Kampus Merdeka ala Menteri Nadiem, Benarkah Merdeka?

Menteri Pendidikan dan Kebudayaan Nadiem Makarim meluncurkan empat program kebijakan untuk perguruan tinggi. Program yang bertajuk “Kampus Merdeka” ini merupakan kelanjutan dari konsep “Merdeka Belajar” yang diluncurkan sebelumnya (tempo.co).

“Perguruan tinggi di Indonesia harus menjadi ujung tombak yg bergerak tercepat, karena dia begitu dekat dengan dunia pekerjaan, dia harus yang berinovasi tercepat dari semua unit pendidikan,” ujar Nadiem di Gedung Kementerian Pendidikan dan Kebudayaan, Jakarta, Jumat, 25 Januari 2020.

Senada dengan Mendikbud, Wakil Presiden KH Ma’ruf Amin meminta lembaga pendidikan lebih jeli melihat kebutuhan dunia industri agar tidak banyak sarjana yang menganggur. “Saat ini banyak sarjana yang belum terserap jadi tenaga kerja andal. Hal ini akibat tidak jelinya lembaga pendidikan menangkap kebutuhan pasar tenaga kerja,” kata Ma’ruf dalam sambutannya di acara wisuda sarjana strata satu angkatan XXIII Sekolah Tinggi Agama Islam Shalahuddin Al-Ayyubi, di Gedung Serbaguna I, Asrama Haji Pondok Gede, Jakarta, Ahad, 26 Januari 2020.

Beberapa program yang tercakup dalam “Kampus Merdeka” antara lain sebagai berikut.

Pertama, Kemudahan membuka program studi baru. Nadiem mengatakan akan memberikan otonomi bagi perguruan tinggi negeri dan swasta untuk membuka program studi (prodi) baru. Nadiem mengatakan selama ini pembukaan prodi bukan hal mudah, padahal perguruan tinggi terus dituntut untuk menjawab kebutuhan industri.

Kedua, Perubahan sistem akreditasi kampus. Nadiem mengatakan ada ada tiga tantangan dalam program akreditasi yang selama ini berlaku. Di antaranya proses dan persyaratan yang menjadi beban, banyaknya antrean perguruan tinggi atau prodi yang belum terakreditasi, dan keharusan bagi prodi atau perguruan tinggi yang ingin naik level akreditasi internasional tapi tetap harus meregistrasi di tingkat nasional.

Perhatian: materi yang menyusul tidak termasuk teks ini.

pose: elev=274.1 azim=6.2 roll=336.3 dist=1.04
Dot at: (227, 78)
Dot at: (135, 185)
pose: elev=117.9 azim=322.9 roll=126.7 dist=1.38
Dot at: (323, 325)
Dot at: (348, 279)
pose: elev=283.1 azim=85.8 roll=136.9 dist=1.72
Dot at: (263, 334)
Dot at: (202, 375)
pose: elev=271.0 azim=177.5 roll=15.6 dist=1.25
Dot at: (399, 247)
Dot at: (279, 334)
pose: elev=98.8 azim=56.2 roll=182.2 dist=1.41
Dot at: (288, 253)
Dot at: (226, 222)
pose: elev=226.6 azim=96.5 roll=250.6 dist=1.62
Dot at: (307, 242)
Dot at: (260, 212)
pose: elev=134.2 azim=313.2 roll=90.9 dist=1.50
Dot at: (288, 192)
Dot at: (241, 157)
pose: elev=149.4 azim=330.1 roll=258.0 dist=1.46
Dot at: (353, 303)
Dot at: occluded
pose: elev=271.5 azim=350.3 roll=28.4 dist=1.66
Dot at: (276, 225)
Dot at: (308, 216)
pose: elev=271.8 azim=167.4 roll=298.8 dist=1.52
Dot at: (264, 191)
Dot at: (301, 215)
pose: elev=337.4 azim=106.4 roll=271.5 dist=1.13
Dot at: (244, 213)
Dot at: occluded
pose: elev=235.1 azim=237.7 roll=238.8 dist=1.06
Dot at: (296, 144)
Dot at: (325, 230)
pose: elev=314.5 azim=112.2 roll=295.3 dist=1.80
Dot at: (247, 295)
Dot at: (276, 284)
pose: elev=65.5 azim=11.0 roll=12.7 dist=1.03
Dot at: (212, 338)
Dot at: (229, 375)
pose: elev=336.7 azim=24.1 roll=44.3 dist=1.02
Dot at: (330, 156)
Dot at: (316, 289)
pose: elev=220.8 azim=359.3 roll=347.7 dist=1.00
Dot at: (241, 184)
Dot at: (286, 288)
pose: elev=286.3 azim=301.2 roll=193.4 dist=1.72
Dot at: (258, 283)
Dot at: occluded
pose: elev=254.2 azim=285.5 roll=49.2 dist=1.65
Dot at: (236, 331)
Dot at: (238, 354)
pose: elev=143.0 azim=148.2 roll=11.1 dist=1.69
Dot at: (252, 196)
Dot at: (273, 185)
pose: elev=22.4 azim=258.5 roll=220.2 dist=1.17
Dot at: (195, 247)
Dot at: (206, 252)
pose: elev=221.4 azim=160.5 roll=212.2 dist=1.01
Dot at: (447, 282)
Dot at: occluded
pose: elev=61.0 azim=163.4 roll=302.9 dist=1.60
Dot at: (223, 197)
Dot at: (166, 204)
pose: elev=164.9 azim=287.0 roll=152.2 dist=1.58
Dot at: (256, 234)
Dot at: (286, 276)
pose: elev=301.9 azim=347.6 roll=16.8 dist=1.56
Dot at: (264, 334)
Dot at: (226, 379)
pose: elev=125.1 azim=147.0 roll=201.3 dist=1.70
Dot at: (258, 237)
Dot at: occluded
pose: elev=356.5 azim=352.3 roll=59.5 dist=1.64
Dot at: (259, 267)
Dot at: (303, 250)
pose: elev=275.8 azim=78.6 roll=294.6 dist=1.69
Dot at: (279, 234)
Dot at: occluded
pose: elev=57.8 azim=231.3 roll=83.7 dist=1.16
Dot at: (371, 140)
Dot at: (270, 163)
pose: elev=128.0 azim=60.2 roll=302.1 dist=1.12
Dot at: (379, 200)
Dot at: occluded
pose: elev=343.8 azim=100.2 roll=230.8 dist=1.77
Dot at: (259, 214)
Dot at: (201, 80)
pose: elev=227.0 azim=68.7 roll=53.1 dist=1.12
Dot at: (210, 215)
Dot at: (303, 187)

Ketiga, Kemudahan status kampus menjadi badan hukum. Nadiem mengatakan akan memberikan kemudahan perubahan status dari perguruan tinggi negeri satuan kerja (PTN-Satker) dan badan layanan umum (PTN-BLU) menjadi badan hukum (PTN-BH). Nadiem berujar, pemerintah akan membantu dan mempermudah perguruan tinggi yang ingin meraih status badan hukum.

Keempat, Mahasiswa bisa magang tiga semester. Nadiem mengatakan kebijakan keempat ini menjadi favoritnya, yakni hak magang tiga semester di luar program studi. Kebijakan ini akan memberikan kesempatan pada mahasiswa untuk mengambil mata kuliah di luar prodi selama satu semester.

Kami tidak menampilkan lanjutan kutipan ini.